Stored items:
►

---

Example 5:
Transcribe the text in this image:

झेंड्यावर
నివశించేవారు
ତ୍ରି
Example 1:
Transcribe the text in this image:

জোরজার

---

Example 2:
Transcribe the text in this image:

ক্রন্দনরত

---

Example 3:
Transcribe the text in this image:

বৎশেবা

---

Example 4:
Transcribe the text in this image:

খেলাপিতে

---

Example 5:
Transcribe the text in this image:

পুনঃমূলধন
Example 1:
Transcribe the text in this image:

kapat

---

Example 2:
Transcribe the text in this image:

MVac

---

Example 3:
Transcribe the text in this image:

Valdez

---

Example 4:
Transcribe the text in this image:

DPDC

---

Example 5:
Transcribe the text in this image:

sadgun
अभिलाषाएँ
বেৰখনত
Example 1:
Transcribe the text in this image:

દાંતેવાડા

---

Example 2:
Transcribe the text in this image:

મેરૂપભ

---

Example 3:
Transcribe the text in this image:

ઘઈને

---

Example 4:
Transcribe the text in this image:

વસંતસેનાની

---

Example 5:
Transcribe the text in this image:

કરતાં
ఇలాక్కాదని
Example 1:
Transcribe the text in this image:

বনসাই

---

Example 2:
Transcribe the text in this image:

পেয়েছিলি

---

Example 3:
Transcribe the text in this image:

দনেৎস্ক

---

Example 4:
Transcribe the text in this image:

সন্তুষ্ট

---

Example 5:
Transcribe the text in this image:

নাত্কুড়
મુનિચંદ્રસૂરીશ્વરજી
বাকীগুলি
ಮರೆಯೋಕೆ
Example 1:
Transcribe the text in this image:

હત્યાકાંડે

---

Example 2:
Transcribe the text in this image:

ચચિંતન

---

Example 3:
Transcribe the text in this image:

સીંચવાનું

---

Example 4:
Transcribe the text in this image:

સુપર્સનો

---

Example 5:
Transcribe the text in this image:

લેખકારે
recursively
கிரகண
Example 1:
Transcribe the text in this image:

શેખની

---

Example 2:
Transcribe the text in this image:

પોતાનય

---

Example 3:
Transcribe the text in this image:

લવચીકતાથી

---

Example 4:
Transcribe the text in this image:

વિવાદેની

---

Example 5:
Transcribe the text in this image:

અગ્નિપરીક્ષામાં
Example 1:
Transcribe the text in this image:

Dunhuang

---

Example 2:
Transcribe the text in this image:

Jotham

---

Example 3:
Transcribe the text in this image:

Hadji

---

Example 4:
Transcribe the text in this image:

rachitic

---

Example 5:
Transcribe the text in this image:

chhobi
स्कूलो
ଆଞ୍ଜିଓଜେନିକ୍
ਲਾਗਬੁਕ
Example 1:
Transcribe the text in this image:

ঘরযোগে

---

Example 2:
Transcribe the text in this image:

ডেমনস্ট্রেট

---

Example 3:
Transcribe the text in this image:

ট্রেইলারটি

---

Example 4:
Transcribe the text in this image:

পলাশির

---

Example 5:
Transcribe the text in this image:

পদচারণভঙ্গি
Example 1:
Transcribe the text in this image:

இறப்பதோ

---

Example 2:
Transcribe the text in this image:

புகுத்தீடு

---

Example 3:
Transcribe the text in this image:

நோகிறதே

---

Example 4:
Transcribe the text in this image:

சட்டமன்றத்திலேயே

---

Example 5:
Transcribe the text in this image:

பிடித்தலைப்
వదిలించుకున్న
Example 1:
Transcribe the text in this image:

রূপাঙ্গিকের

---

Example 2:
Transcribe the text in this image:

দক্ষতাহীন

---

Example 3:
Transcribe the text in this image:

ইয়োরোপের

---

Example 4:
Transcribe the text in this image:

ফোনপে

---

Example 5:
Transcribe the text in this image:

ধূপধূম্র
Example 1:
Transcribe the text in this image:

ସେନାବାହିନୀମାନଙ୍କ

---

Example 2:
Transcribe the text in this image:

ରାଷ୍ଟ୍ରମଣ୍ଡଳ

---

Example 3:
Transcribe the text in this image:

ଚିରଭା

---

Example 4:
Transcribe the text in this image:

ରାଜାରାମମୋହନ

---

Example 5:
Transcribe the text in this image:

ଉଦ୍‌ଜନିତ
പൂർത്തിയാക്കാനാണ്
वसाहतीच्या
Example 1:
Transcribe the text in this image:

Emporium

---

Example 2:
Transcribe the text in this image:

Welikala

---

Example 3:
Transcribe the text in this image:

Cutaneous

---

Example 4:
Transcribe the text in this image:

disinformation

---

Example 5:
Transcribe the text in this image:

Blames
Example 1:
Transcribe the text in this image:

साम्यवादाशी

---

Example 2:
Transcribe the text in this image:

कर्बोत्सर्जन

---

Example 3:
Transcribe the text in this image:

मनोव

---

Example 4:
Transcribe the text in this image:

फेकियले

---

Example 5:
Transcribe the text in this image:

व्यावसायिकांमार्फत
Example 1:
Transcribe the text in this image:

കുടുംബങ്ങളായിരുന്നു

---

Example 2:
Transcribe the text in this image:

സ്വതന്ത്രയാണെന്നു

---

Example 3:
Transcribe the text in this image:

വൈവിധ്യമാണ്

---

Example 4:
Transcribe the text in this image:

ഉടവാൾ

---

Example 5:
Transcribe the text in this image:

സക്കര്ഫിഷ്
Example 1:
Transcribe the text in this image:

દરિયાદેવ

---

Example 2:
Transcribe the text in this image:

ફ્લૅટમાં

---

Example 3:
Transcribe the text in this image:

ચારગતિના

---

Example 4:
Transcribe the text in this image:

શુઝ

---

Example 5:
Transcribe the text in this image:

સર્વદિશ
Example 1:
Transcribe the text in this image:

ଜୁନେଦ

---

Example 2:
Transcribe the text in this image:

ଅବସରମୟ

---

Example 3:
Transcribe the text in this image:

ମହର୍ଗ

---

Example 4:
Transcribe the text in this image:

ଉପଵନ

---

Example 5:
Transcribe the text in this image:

◄

Work instruction> Reproduce every line of the data exactly as it was written.

Written solution>
---

Example 5:
Transcribe the text in this image:

झेंड्यावर
నివశించేవారు
ତ୍ରି
Example 1:
Transcribe the text in this image:

জোরজার

---

Example 2:
Transcribe the text in this image:

ক্রন্দনরত

---

Example 3:
Transcribe the text in this image:

বৎশেবা

---

Example 4:
Transcribe the text in this image:

খেলাপিতে

---

Example 5:
Transcribe the text in this image:

পুনঃমূলধন
Example 1:
Transcribe the text in this image:

kapat

---

Example 2:
Transcribe the text in this image:

MVac

---

Example 3:
Transcribe the text in this image:

Valdez

---

Example 4:
Transcribe the text in this image:

DPDC

---

Example 5:
Transcribe the text in this image:

sadgun
अभिलाषाएँ
বেৰখনত
Example 1:
Transcribe the text in this image:

દાંતેવાડા

---

Example 2:
Transcribe the text in this image:

મેરૂપભ

---

Example 3:
Transcribe the text in this image:

ઘઈને

---

Example 4:
Transcribe the text in this image:

વસંતસેનાની

---

Example 5:
Transcribe the text in this image:

કરતાં
ఇలాక్కాదని
Example 1:
Transcribe the text in this image:

বনসাই

---

Example 2:
Transcribe the text in this image:

পেয়েছিলি

---

Example 3:
Transcribe the text in this image:

দনেৎস্ক

---

Example 4:
Transcribe the text in this image:

সন্তুষ্ট

---

Example 5:
Transcribe the text in this image:

নাত্কুড়
મુનિચંદ્રસૂરીશ્વરજી
বাকীগুলি
ಮರೆಯೋಕೆ
Example 1:
Transcribe the text in this image:

હત્યાકાંડે

---

Example 2:
Transcribe the text in this image:

ચચિંતન

---

Example 3:
Transcribe the text in this image:

સીંચવાનું

---

Example 4:
Transcribe the text in this image:

સુપર્સનો

---

Example 5:
Transcribe the text in this image:

લેખકારે
recursively
கிரகண
Example 1:
Transcribe the text in this image:

શેખની

---

Example 2:
Transcribe the text in this image:

પોતાનય

---

Example 3:
Transcribe the text in this image:

લવચીકતાથી

---

Example 4:
Transcribe the text in this image:

વિવાદેની

---

Example 5:
Transcribe the text in this image:

અગ્નિપરીક્ષામાં
Example 1:
Transcribe the text in this image:

Dunhuang

---

Example 2:
Transcribe the text in this image:

Jotham

---

Example 3:
Transcribe the text in this image:

Hadji

---

Example 4:
Transcribe the text in this image:

rachitic

---

Example 5:
Transcribe the text in this image:

chhobi
स्कूलो
ଆଞ୍ଜିଓଜେନିକ୍
ਲਾਗਬੁਕ
Example 1:
Transcribe the text in this image:

ঘরযোগে

---

Example 2:
Transcribe the text in this image:

ডেমনস্ট্রেট

---

Example 3:
Transcribe the text in this image:

ট্রেইলারটি

---

Example 4:
Transcribe the text in this image:

পলাশির

---

Example 5:
Transcribe the text in this image:

পদচারণভঙ্গি
Example 1:
Transcribe the text in this image:

இறப்பதோ

---

Example 2:
Transcribe the text in this image:

புகுத்தீடு

---

Example 3:
Transcribe the text in this image:

நோகிறதே

---

Example 4:
Transcribe the text in this image:

சட்டமன்றத்திலேயே

---

Example 5:
Transcribe the text in this image:

பிடித்தலைப்
వదిలించుకున్న
Example 1:
Transcribe the text in this image:

রূপাঙ্গিকের

---

Example 2:
Transcribe the text in this image:

দক্ষতাহীন

---

Example 3:
Transcribe the text in this image:

ইয়োরোপের

---

Example 4:
Transcribe the text in this image:

ফোনপে

---

Example 5:
Transcribe the text in this image:

ধূপধূম্র
Example 1:
Transcribe the text in this image:

ସେନାବାହିନୀମାନଙ୍କ

---

Example 2:
Transcribe the text in this image:

ରାଷ୍ଟ୍ରମଣ୍ଡଳ

---

Example 3:
Transcribe the text in this image:

ଚିରଭା

---

Example 4:
Transcribe the text in this image:

ରାଜାରାମମୋହନ

---

Example 5:
Transcribe the text in this image:

ଉଦ୍‌ଜନିତ
പൂർത്തിയാക്കാനാണ്
वसाहतीच्या
Example 1:
Transcribe the text in this image:

Emporium

---

Example 2:
Transcribe the text in this image:

Welikala

---

Example 3:
Transcribe the text in this image:

Cutaneous

---

Example 4:
Transcribe the text in this image:

disinformation

---

Example 5:
Transcribe the text in this image:

Blames
Example 1:
Transcribe the text in this image:

साम्यवादाशी

---

Example 2:
Transcribe the text in this image:

कर्बोत्सर्जन

---

Example 3:
Transcribe the text in this image:

मनोव

---

Example 4:
Transcribe the text in this image:

फेकियले

---

Example 5:
Transcribe the text in this image:

व्यावसायिकांमार्फत
Example 1:
Transcribe the text in this image:

കുടുംബങ്ങളായിരുന്നു

---

Example 2:
Transcribe the text in this image:

സ്വതന്ത്രയാണെന്നു

---

Example 3:
Transcribe the text in this image:

വൈവിധ്യമാണ്

---

Example 4:
Transcribe the text in this image:

ഉടവാൾ

---

Example 5:
Transcribe the text in this image:

സക്കര്ഫിഷ്
Example 1:
Transcribe the text in this image:

દરિયાદેવ

---

Example 2:
Transcribe the text in this image:

ફ્લૅટમાં

---

Example 3:
Transcribe the text in this image:

ચારગતિના

---

Example 4:
Transcribe the text in this image:

શુઝ

---

Example 5:
Transcribe the text in this image:

સર્વદિશ
Example 1:
Transcribe the text in this image:

ଜୁନେଦ

---

Example 2:
Transcribe the text in this image:

ଅବସରମୟ

---

Example 3:
Transcribe the text in this image:

ମହର୍ଗ

---

Example 4:
Transcribe the text in this image:

ଉପଵନ

---

Example 5:
Transcribe the text in this image:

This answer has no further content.